Monday, January 9, 2006

Do Dispensationalists Focus Too Much on Prophecy?

Dr, Couch, dispensationalists seem to focus more on prophecy than on practical living. How do you answer? 
    Dispensationalists seem to focus more on prophecy than on practical living. How do you answer? 

    We dispensationalists focus on prophecy because the Covenant guys do not, and probably over fifty percent of Scripture is prophetic! With you question I could not help but think of a statement by John Gregory, written in 1886, from his book The Seven Laws of Teaching. He wrote: 

       In the Bible more than in any other book are reviews needful and valuable. Not only does the Bible most require and most repay repeated study, but most  of all ought Bible knowledge to be familiar to us, if it be, as is claimed, the  Word of God. Its great truths ought to dwell in the heart and in the conscience  as a divine presence; its very language should haunt the memory as echoes from the hills of heaven. Its words and precepts should rest clear and precise in the  thoughts as the dictates of duty and the PROPHECIES OF DESTINY. Its grand  and divine doctrines, its vital precepts, its BLESSED PROMISES, its sublime  histories, and still SUBLIMER PROPHECIES, should inhabit continually the daily bread of our God-ward life. 

   Thanks for asking,

   Dr, Mal Couch

What About Home Churches?

Dr. Couch, I understand that Home Churches are growing like crazy. What do you think about this? 
  ANSWER: Because so many people are fed up with the Seeker Friendly church and the Hot Rock Congregations, they want to find peaceful and solid fellowship and teaching in the out-of-the-way places, like in a warm home setting. 

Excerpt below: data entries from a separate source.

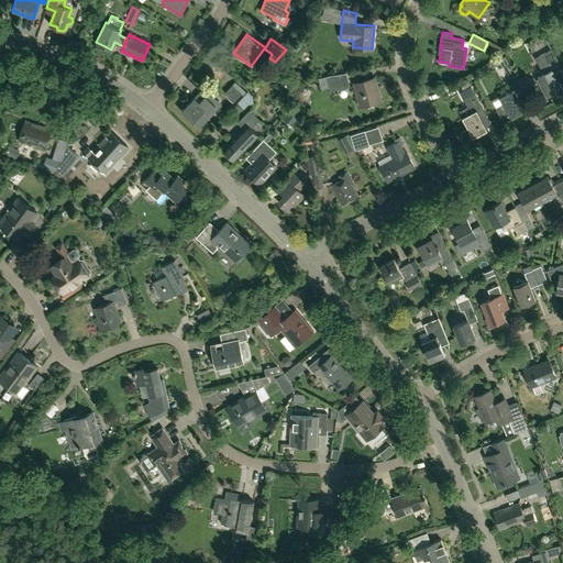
[(548,97),(562,89),(552,69),(560,66),(551,48),(534,57),(543,74),(537,77),(548,97)]
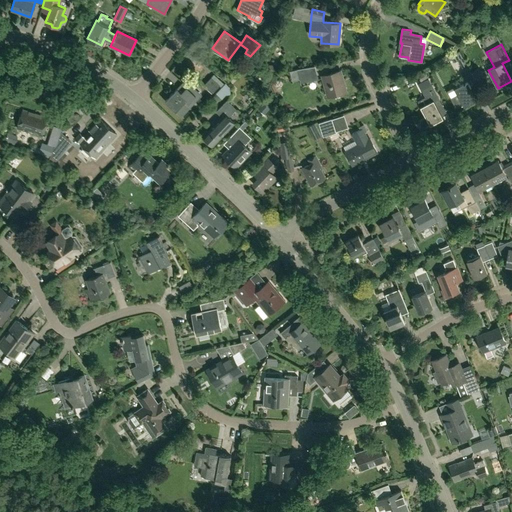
[(463,56),(458,49),(455,51),(457,54),(452,57),(454,61),(457,60),(464,72),(469,69),(464,57),(463,56)]
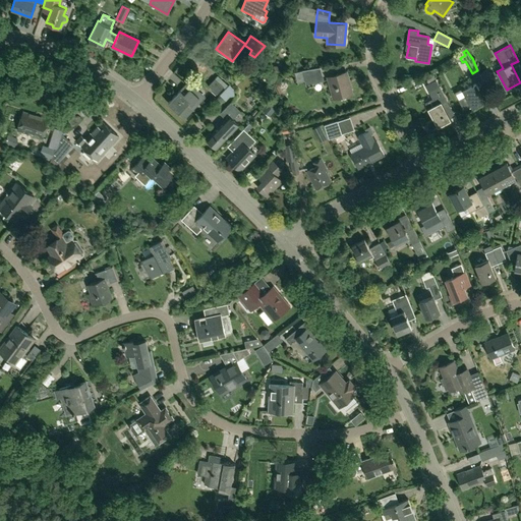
[(320,67),(302,70),(304,80),(305,85),(324,80),(320,67)]
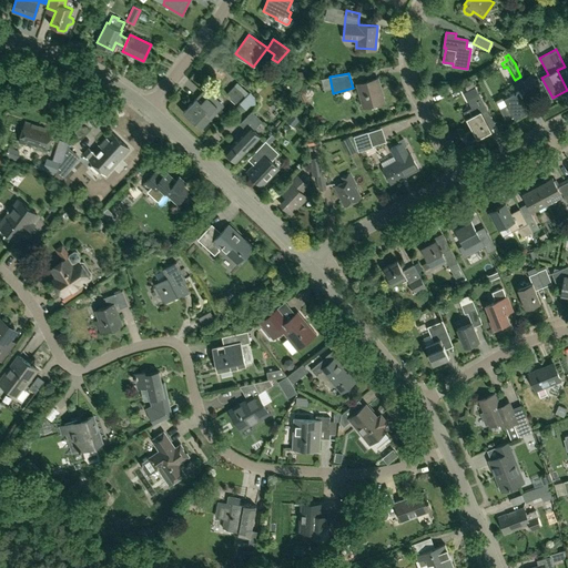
[(530,92),(537,88),(530,74),(523,79),(530,92)]
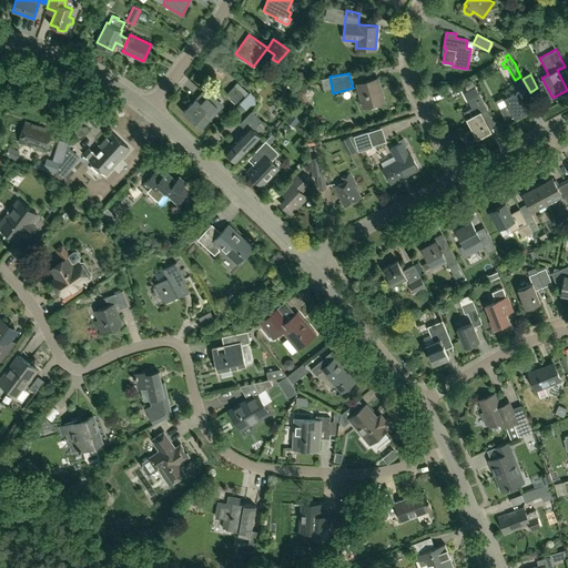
[(364,107),(385,101),(378,78),(357,83),(364,107)]
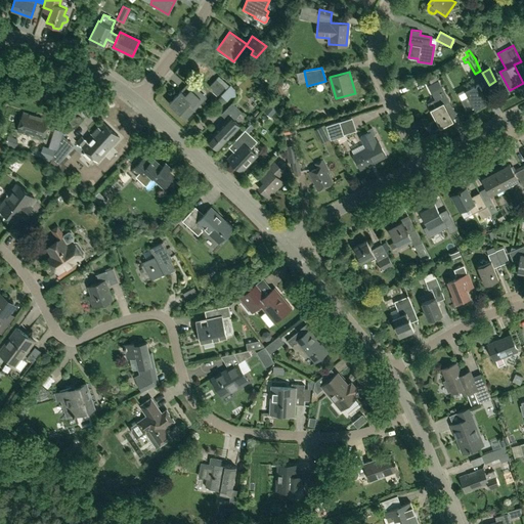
[(434,72),(428,75),(430,80),(437,77),(434,72)]
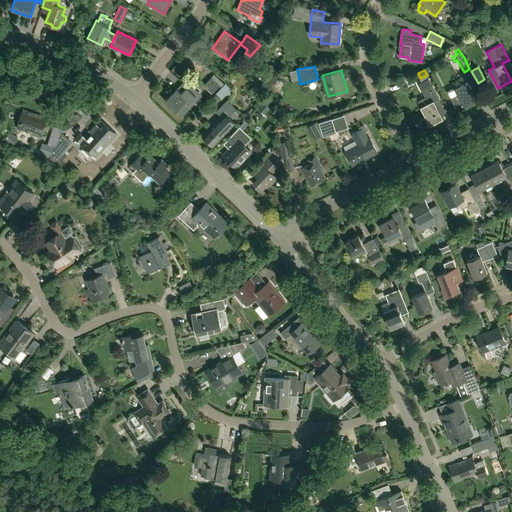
[(220,87),(223,83),(213,74),(204,84),(209,88),(208,90),(212,93),(219,86),(220,87)]
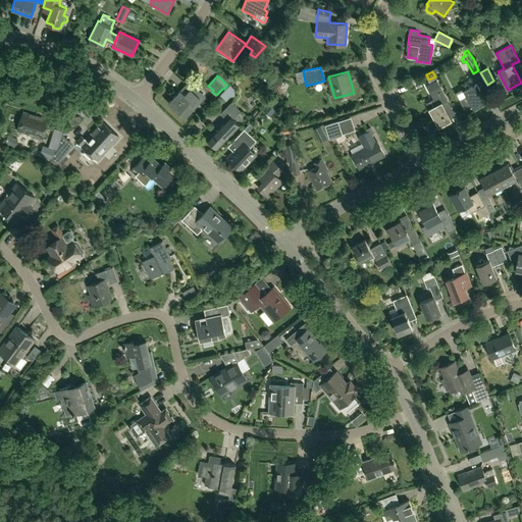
[(189,81),(168,103),(186,118),(206,96),(189,81)]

    I could not agree more whole-heartedly! While we know the early church traditionally met on the first day of the week, Sunday, this was not a “moral” imperative to do so. They were also instructed by Paul, “Therefore when you meet together …” which may imply that they did not meet consistently every week, but when they did, “do so and so”! (1 Cor. 11:20). 

 Home churches are exploding in number, and, more people are traveling some distances only a few times a month, in order to find a Bible teaching fellowship! 

   The Lord will always have His spiritually thirsty sheep who will go anywhere to hear His Word!